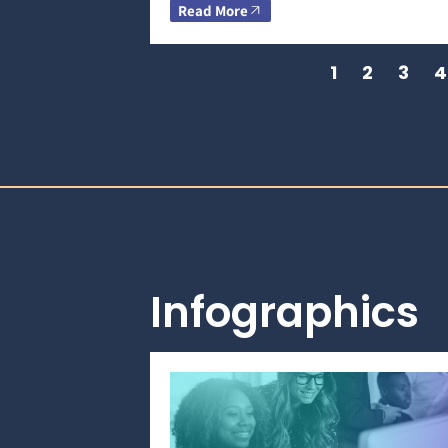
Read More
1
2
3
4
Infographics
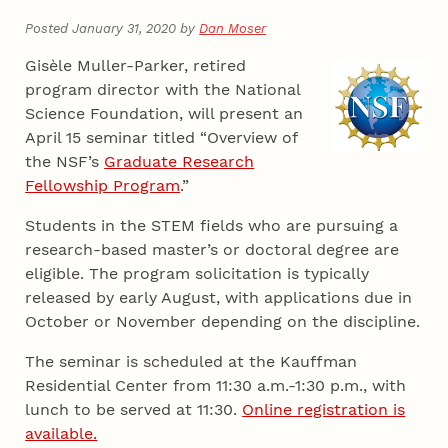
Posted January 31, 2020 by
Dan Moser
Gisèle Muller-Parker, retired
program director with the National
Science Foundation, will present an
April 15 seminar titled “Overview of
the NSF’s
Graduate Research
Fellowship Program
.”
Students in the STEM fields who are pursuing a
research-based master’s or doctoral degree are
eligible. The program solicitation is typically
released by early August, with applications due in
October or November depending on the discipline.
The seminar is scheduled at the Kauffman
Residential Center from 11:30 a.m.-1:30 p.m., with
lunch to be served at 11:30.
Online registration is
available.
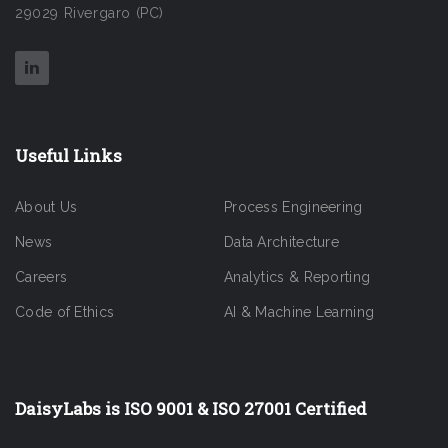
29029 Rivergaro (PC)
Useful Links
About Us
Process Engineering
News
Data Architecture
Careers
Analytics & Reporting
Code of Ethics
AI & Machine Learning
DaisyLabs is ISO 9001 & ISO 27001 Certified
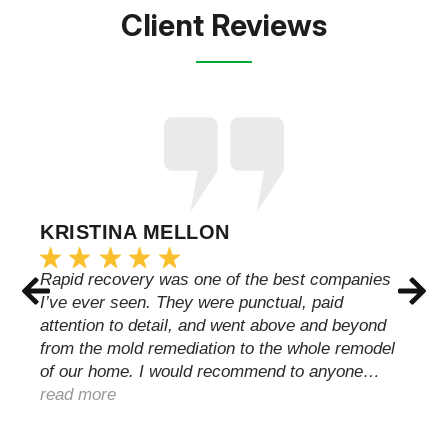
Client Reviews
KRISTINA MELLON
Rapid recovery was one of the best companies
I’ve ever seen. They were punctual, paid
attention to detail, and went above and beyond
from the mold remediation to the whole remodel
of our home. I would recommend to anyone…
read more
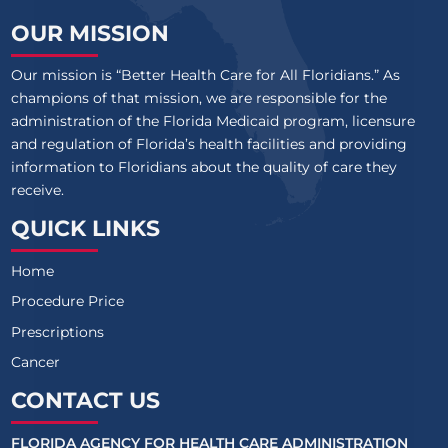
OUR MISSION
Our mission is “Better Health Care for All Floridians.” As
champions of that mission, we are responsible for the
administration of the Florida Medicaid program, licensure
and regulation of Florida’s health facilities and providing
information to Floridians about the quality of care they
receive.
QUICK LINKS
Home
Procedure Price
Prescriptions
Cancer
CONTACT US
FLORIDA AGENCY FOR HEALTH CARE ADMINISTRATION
§ §
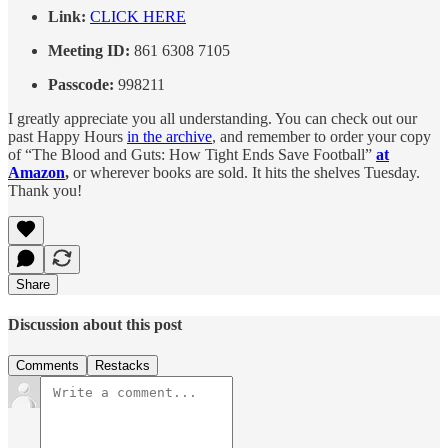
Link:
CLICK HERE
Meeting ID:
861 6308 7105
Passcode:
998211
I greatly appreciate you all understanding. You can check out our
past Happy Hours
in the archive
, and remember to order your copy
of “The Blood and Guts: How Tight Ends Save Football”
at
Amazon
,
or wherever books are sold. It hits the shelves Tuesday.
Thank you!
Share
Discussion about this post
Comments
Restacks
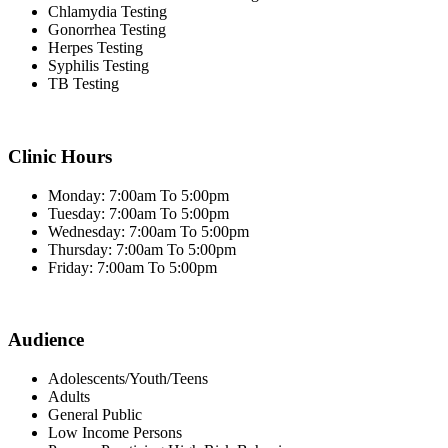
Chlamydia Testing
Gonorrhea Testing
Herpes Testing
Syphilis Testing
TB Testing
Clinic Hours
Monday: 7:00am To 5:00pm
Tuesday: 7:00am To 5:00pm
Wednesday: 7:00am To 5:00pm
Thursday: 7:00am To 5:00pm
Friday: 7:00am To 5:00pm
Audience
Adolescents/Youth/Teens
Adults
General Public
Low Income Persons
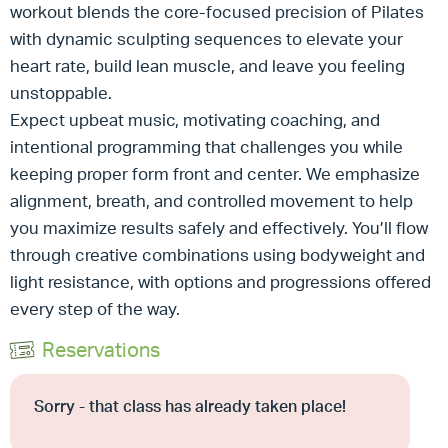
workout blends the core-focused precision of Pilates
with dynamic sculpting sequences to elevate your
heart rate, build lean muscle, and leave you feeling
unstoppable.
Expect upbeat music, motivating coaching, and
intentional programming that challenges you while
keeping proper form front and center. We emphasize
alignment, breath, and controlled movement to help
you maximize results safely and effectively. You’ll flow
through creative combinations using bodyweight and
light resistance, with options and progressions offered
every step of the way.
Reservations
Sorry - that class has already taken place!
§ §
## Assignment:
Render the listing above as a Markdown table with the columns Row and Line, beginning at the line that contains "workout blends the" and ending after the line that contains "Sorry - that class has already taken place!". Number each row and omit blank lines.

## Result of the exercise:
| Row | Line |
|---|---|
| 1 | workout blends the core-focused precision of Pilates |
| 2 | with dynamic sculpting sequences to elevate your |
| 3 | heart rate, build lean muscle, and leave you feeling |
| 4 | unstoppable. |
| 5 | Expect upbeat music, motivating coaching, and |
| 6 | intentional programming that challenges you while |
| 7 | keeping proper form front and center. We emphasize |
| 8 | alignment, breath, and controlled movement to help |
| 9 | you maximize results safely and effectively. You’ll flow |
| 10 | through creative combinations using bodyweight and |
| 11 | light resistance, with options and progressions offered |
| 12 | every step of the way. |
| 13 | Reservations |
| 14 | Sorry - that class has already taken place! |